An initial draft of the human genome sequence was first described in 2000, and was the culmination of over a decade of work at a cost of roughly three billion US dollars. In a little over a decade, sequencing technology has advanced so dramatically that a human genome can be sequenced in less than a week for $5,000, numbers that will surely be outdated by the time this is published. Accordingly, DNA sequencing has proceeded at a frenetic pace over the past several years, allowing unprecedented insights into the amount and patterns of genetic variation that exists among individuals. To be clear, genetic variation simply means that the spelling of DNA sequences varies between individuals. These spelling errors, or mutations, arise when mistakes are made during the copying of DNA. Each of us carries roughly 3 million mutations in our genome. Although many, perhaps most, are inconsequential, a subset influences our susceptibility to disease and adverse drug responses, physical characteristics, and personality.
A powerful window into the past
Beyond the influence of genetic variation on disease, it also provides a powerful window into our past, revealing stories about where humanity first arose, our ancestors struggle to survive as they inhabited new lands, and encounters with archaic humans such as Neanderthals. One of the most exciting new stories to emerge over the last year, made possible by the revolutionary advances in DNA sequencing technology, is that our DNA bears the scars of recent and explosive growth in population size. What is often overlooked in a time in which over seven billion people inhabit the earth is that for much of our history humans existed in relatively small numbers, perhaps barely enough to fill a football stadium. What happened that allowed humans to increase in size so dramatically and what are the consequences for human health and evolution?
The most important factor in our transition from thousands, to millions, to billions of people was the development of agriculture approximately 12,000 years ago, and subsequent technological and cultural innovations. Although most of the mutations in our DNA are inherited from our parents, each of us carries on the order of ~100 new mutations. As our population size started to rapidly increase following the advent of agriculture, so to did the number of newly arisen mutations that were pumped into the population. However, because these mutations are so rare, perhaps only existing in a handful of individuals, very large sample sizes are necessary to study them.

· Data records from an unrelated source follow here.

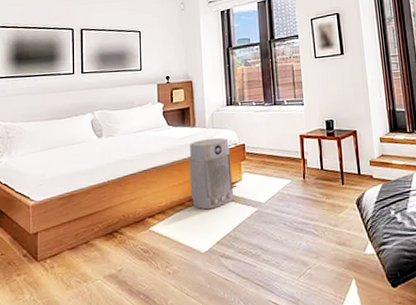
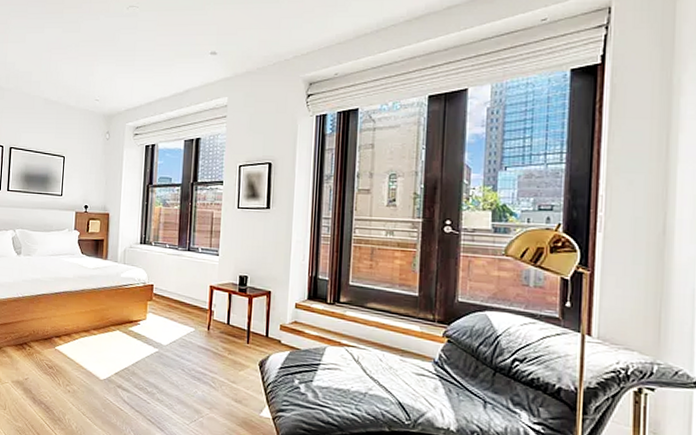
air purifier: present [189,137,234,210] -> none [96,273,138,342]

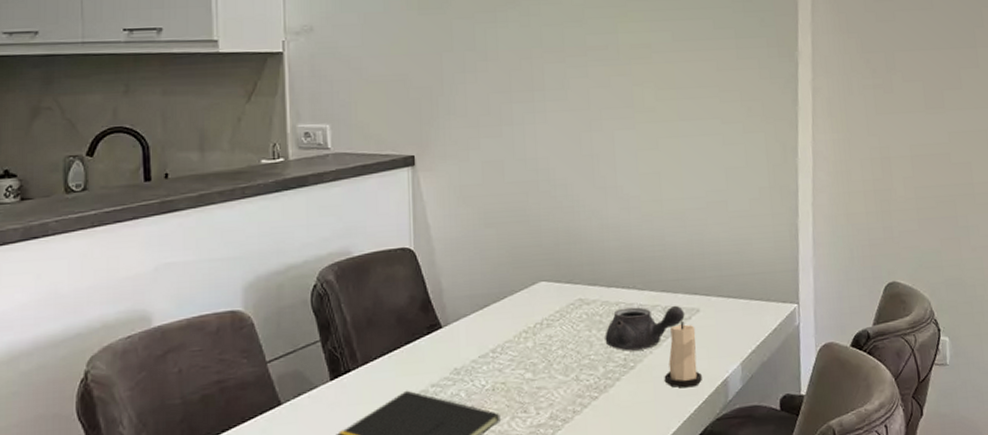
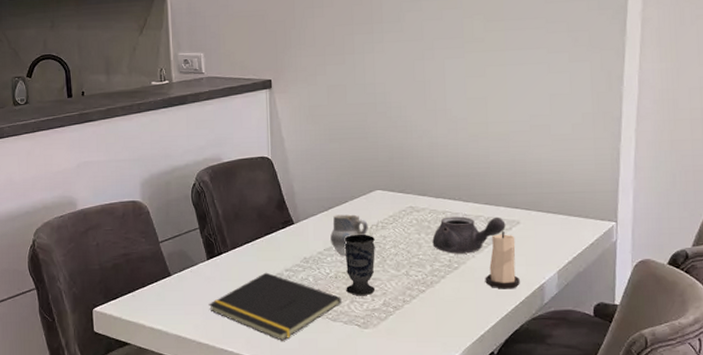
cup: none [486,312,531,363] -> present [330,214,368,256]
cup: none [503,334,540,410] -> present [344,234,375,295]

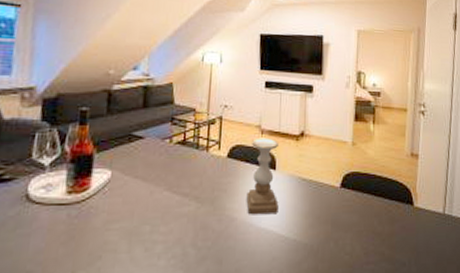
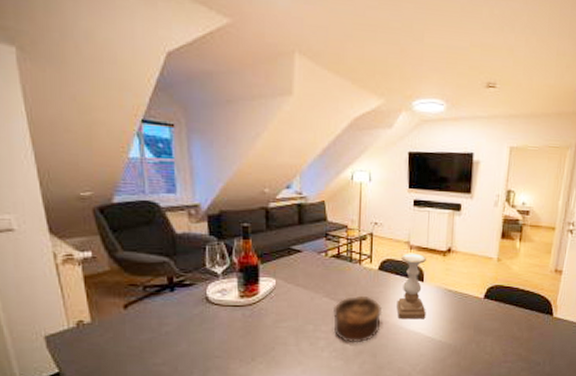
bowl: none [173,187,231,247] -> present [333,295,383,343]

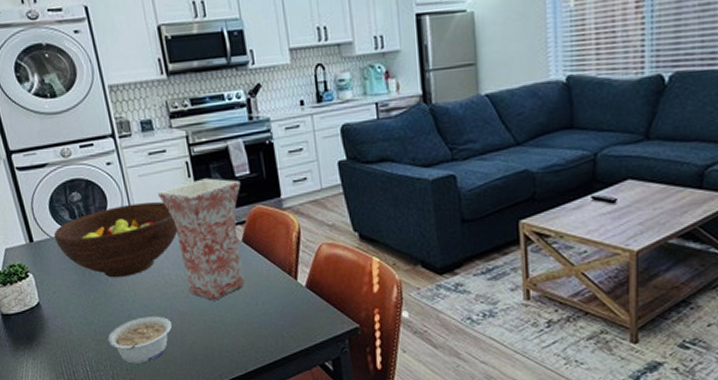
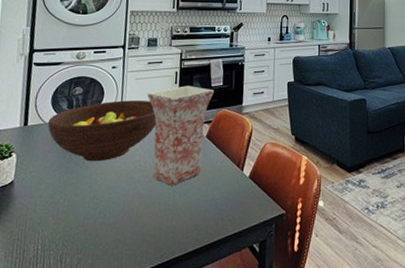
legume: present [107,316,172,364] -> none [67,198,130,243]

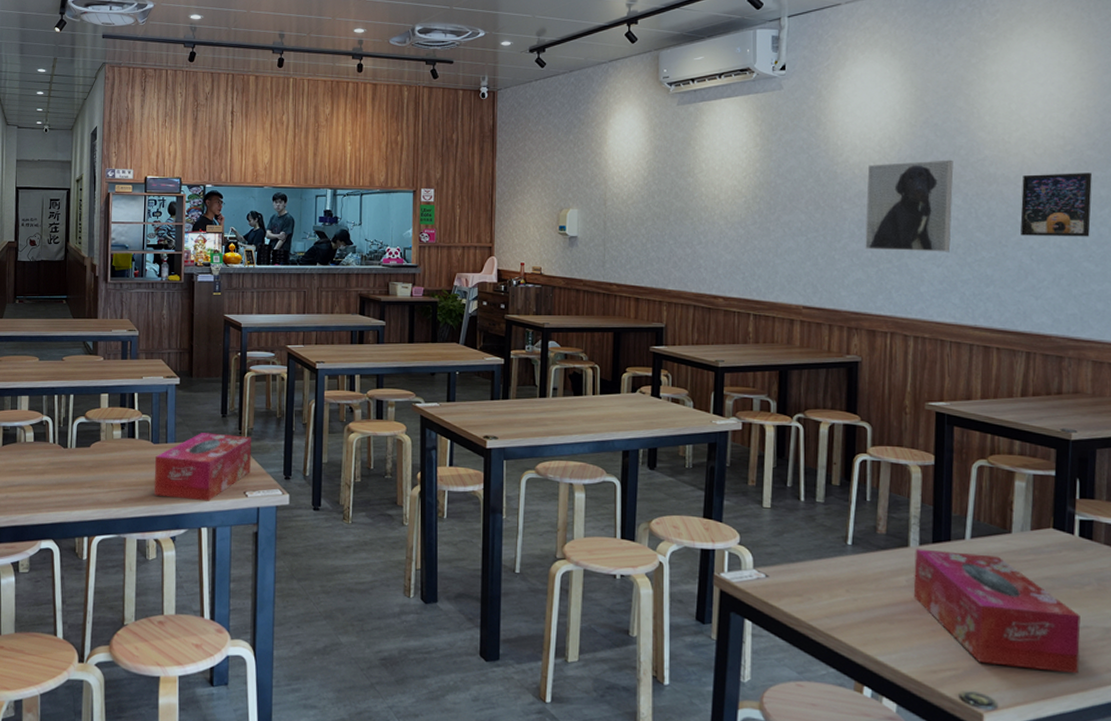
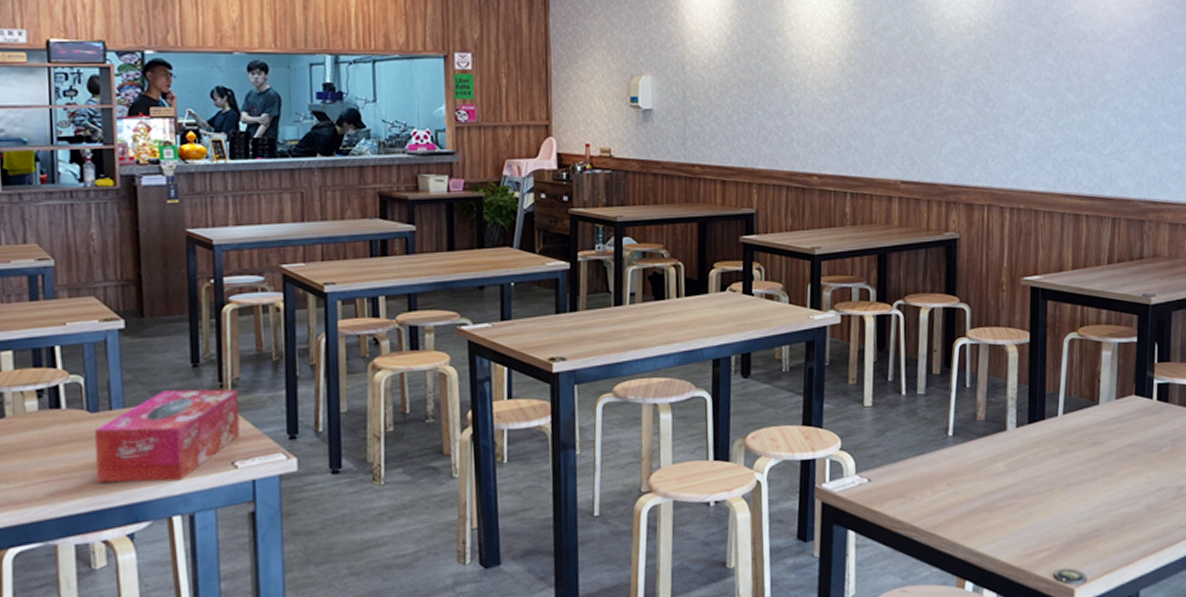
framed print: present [865,159,954,252] -> none [962,15,1046,116]
tissue box: present [913,549,1081,674] -> none [1011,429,1158,539]
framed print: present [1020,173,1092,237] -> none [1107,29,1170,97]

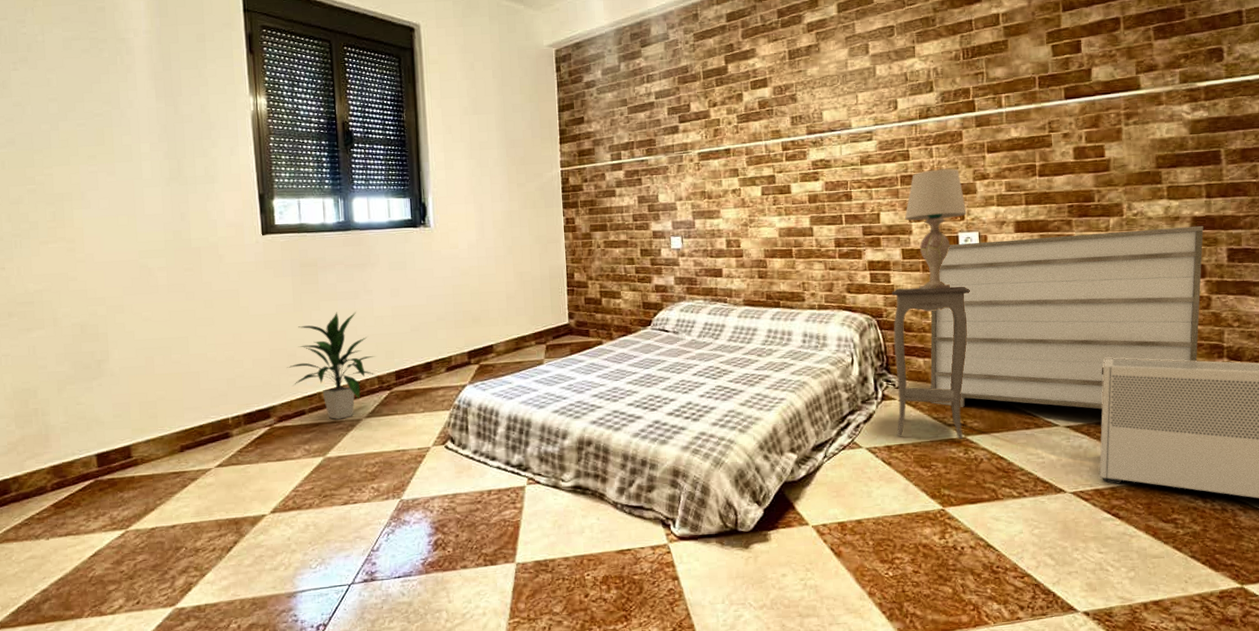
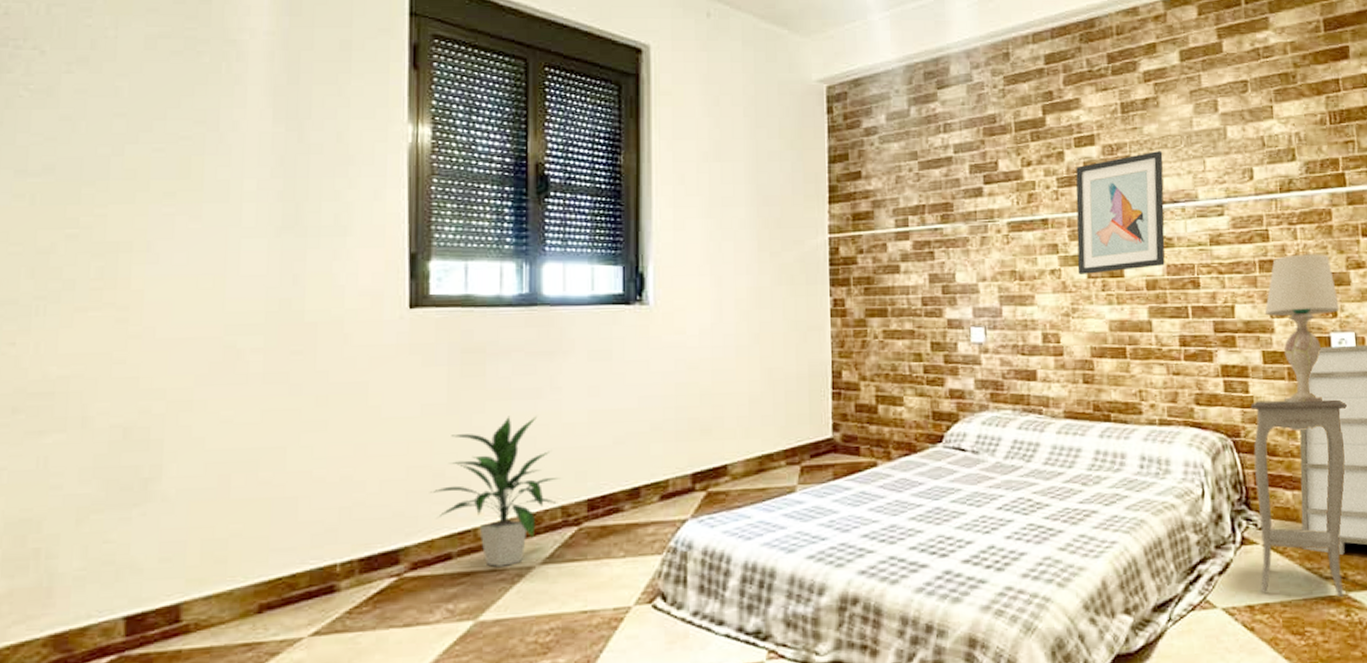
wall art: none [752,89,824,193] -> present [1076,151,1165,274]

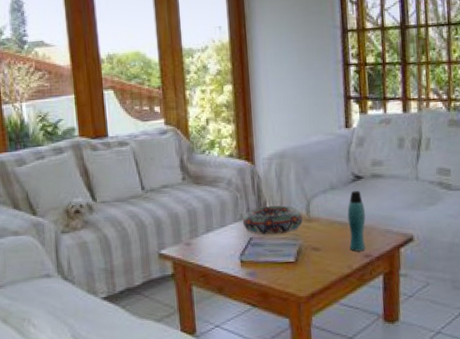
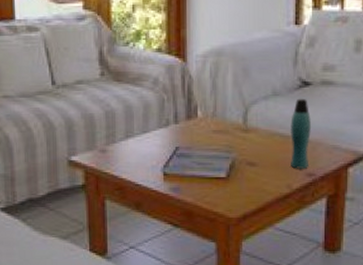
decorative bowl: present [243,205,303,235] -> none [169,111,239,145]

We recently sequenced the protein-coding regions of 6,515 individuals and were able to rigorously study the characteristics of rare variation. The results were staggering. We found that approximately 75% of all protein-coding mutations arose in the last 5,000 to 10,000 years, perfectly coinciding with the great expansion of human population size. In other words, the amount of genetic variation present in contemporary populations is considerably different than what existed even as recently as a few thousand years ago. To paraphrase Bob Dylan, the genetic constitution of our species is a-changin.’
New natural selection
The influx of these recently arisen and very rare mutations into our gene pool raises a number of fascinating issues. Most pragmatically, explosive population growth and the mutations that ensued may play an important role in shaping patterns and prevalence of human disease, an area of active investigation. Theory predicts that recently arisen mutations should be enriched for deleterious variants, as evolution has not had sufficient time to purge them from the population. Indeed, we estimate that 86% of all deleterious protein-coding mutations arose in the last 5,000 to 10,000 years. I am generally skeptical of the idea that natural selection no longer acts on humans, as it presumes that we understand far too much about the intricate and potentially subtle agents of selective change. Nonetheless, it is undeniable that advances in science and medicine have influenced the efficiency of selection to cull at least some deleterious mutations, which may allow such variants to persist in the population and rise in frequency. Perhaps in the future, selection will act less on mutations that govern overt disease traits, and focus its power on more nebulously defined behavioral and social characteristics, increasingly shaped by the complex and rapidly changing ways technology is influencing our culture. Although the future trajectory of human evolution is intrinsically unpredictable, what is clear is that with each generation humanity incurs billions of new mutations, providing an enormous cache of variability for selection to act upon.
In short, our past has been prologue, and our recent history has dramatically shaped the spectrum of genetic variability that exists today. As sequencing data continues to accumulate, particularly from the world’s diverse populations, we should anticipate new tales of human history to emerge from our DNA.